▶ EXERCISE DATA:
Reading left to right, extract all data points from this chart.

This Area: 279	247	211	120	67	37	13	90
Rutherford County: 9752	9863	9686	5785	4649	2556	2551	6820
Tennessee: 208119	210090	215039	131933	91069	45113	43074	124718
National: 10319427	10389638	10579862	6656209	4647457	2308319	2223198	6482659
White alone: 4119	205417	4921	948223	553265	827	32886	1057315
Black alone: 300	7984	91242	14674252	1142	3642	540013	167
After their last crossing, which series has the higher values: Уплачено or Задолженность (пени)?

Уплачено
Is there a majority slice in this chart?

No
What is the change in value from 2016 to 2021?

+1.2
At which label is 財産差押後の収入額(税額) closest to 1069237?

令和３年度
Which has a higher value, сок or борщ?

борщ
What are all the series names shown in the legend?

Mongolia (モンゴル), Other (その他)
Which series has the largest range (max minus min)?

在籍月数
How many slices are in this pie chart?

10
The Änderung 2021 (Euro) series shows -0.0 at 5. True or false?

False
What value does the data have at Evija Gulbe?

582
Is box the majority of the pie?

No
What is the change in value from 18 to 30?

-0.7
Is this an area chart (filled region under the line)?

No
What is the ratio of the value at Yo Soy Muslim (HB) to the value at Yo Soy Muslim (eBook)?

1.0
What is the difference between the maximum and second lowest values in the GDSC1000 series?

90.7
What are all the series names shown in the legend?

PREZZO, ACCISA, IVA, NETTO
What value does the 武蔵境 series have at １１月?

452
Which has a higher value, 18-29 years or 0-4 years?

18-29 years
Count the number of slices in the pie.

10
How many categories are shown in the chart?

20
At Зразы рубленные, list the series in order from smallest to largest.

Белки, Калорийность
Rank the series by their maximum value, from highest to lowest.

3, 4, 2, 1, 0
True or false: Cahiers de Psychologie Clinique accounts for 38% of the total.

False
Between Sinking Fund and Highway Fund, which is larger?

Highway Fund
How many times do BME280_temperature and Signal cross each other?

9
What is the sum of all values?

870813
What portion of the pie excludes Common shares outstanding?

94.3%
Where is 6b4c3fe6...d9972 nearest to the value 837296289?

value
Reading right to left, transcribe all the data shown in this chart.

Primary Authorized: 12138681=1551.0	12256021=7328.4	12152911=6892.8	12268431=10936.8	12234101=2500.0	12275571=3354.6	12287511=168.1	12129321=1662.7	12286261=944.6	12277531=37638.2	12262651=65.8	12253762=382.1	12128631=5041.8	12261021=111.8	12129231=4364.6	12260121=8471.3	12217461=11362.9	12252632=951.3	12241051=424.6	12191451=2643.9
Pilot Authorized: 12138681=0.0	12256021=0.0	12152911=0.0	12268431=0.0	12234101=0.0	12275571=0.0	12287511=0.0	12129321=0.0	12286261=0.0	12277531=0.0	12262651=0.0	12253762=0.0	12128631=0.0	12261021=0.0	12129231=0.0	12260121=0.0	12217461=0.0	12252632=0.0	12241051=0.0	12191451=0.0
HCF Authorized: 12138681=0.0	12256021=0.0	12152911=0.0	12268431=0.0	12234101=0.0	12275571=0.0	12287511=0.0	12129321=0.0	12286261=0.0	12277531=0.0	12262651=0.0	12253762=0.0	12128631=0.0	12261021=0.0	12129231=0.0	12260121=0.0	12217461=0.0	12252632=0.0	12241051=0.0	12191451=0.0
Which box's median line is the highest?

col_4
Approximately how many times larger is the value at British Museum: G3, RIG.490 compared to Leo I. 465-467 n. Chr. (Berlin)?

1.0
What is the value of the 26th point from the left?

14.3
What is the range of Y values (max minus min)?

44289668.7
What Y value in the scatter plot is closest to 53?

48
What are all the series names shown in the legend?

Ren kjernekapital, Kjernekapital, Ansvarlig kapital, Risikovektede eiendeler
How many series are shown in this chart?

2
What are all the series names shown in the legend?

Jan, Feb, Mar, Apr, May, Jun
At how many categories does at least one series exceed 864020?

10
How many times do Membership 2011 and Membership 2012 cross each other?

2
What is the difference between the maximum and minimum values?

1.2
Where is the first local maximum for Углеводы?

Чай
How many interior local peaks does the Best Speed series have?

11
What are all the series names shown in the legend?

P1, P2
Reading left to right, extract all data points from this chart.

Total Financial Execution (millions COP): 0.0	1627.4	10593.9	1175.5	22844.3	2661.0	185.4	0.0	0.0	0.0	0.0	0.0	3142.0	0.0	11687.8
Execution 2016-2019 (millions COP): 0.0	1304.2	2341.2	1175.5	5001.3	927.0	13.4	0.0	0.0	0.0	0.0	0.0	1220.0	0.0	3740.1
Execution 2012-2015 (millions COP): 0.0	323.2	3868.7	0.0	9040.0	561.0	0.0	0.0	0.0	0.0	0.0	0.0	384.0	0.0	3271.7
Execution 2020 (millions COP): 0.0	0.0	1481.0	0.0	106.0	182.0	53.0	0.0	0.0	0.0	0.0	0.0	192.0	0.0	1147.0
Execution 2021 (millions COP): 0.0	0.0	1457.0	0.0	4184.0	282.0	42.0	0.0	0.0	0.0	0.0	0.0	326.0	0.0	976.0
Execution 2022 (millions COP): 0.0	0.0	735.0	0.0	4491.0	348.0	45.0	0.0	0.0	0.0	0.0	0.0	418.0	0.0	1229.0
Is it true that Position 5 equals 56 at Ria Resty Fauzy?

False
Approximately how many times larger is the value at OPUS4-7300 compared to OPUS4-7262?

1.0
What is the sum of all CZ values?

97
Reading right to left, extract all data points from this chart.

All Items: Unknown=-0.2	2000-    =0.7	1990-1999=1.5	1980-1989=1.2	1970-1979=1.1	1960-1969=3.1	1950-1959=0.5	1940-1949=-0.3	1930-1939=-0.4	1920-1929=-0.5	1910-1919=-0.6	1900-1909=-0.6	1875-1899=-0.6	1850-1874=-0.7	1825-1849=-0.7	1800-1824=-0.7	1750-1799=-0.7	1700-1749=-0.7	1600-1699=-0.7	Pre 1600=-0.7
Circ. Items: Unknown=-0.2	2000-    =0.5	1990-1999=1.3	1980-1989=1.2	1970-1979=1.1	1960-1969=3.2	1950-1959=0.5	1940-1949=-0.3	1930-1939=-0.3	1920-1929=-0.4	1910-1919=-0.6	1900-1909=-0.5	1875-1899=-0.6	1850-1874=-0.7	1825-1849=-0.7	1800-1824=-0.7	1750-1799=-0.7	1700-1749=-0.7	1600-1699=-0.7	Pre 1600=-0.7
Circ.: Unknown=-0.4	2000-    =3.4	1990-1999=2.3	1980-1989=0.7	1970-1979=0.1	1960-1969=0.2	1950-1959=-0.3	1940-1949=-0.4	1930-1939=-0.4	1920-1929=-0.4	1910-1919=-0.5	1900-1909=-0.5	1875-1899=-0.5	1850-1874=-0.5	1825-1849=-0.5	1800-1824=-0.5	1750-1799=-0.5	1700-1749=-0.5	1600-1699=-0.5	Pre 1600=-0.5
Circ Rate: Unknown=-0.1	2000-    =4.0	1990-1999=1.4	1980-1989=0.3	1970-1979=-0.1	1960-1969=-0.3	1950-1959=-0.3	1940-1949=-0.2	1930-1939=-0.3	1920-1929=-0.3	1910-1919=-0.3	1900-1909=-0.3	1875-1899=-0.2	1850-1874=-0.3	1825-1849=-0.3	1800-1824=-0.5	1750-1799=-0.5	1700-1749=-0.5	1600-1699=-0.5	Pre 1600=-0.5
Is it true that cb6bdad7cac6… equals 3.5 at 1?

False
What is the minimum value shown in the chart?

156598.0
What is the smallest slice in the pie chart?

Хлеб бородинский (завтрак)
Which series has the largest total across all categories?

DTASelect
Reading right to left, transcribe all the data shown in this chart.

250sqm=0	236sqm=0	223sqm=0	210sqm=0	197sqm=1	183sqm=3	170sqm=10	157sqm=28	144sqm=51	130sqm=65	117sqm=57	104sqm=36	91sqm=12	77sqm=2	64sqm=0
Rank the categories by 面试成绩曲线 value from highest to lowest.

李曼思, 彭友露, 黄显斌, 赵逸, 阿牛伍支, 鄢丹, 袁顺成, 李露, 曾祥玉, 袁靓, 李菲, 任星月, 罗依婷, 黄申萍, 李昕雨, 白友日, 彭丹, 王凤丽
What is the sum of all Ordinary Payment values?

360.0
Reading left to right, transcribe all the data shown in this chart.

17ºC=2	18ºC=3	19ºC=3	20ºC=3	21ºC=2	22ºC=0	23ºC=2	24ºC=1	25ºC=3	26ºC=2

▶ PROBLEM: How many lines in the material above contain the string "Items", matching case exactly? Give only the number.

▶ EXERCISE RESPONSE: 2